- Exercise details:
Please answer these questions from the "Our origins" text.
(a) In what year did the lifeguard service start?
(b) What was the hut the volunteers operated from originally taken from?
(c) How many lives were lost when the fishing launch 'Ranui' went down?

- Passage to read:

§

Our origins

It started in 1929 with a few young adventurers, some wooden planks, a surf reel and line rescue.... and nearly 90 years later the Mount Maunganui Lifeguard Service is still a loyal part of the Tauranga community.

Initially, as the Mount Maunganui members of the Royal Life Saving Service, the association of volunteers patrolled the ocean beaches over the peak holiday periods.

They operated from a prefab hut, appropriated from the east coast railway, close to the site that the Lifeguard Service occupies today. When a veranda was added to the hut, it became the control centre for rescue patrols and adventures in early wooden surfboard building.

A pivotal moment came when the fishing launch 'Ranui' went down in the harbour entrance on December 28 1950, with 22 lives lost. It created the momentum to expand the surf lifesaving service. The dedication of club members in assisting in the grim task of body recovery was international news, helping cemented the partnership between the club and the professional civic services of the Tauranga City.

The first Mount Surf Club, in the late 1930s.  Image: Auckland Weekly News/Tauranga Historical Society

The first Mount Surf Club (front right), in the late 1930s.  Image: Auckland Weekly News/Tauranga Historical Society.

§

- Records:
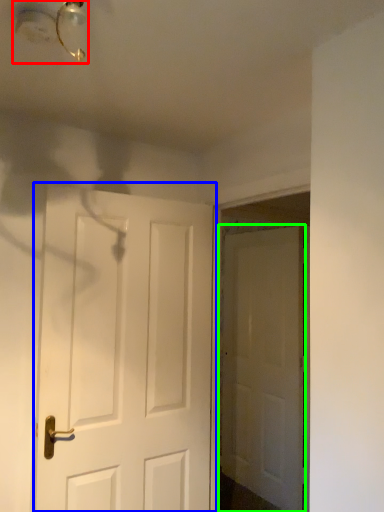
Question: Estimate the real-world distances between objects in this image. Which object is closer to light fixture (highlighted by a red box), door (highlighted by a blue box) or door (highlighted by a green box)?

Choices:
 (A) door
 (B) door

Answer: (A)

§

- Answer box:
(a) 1929
(b) The east coast railway
(c) 22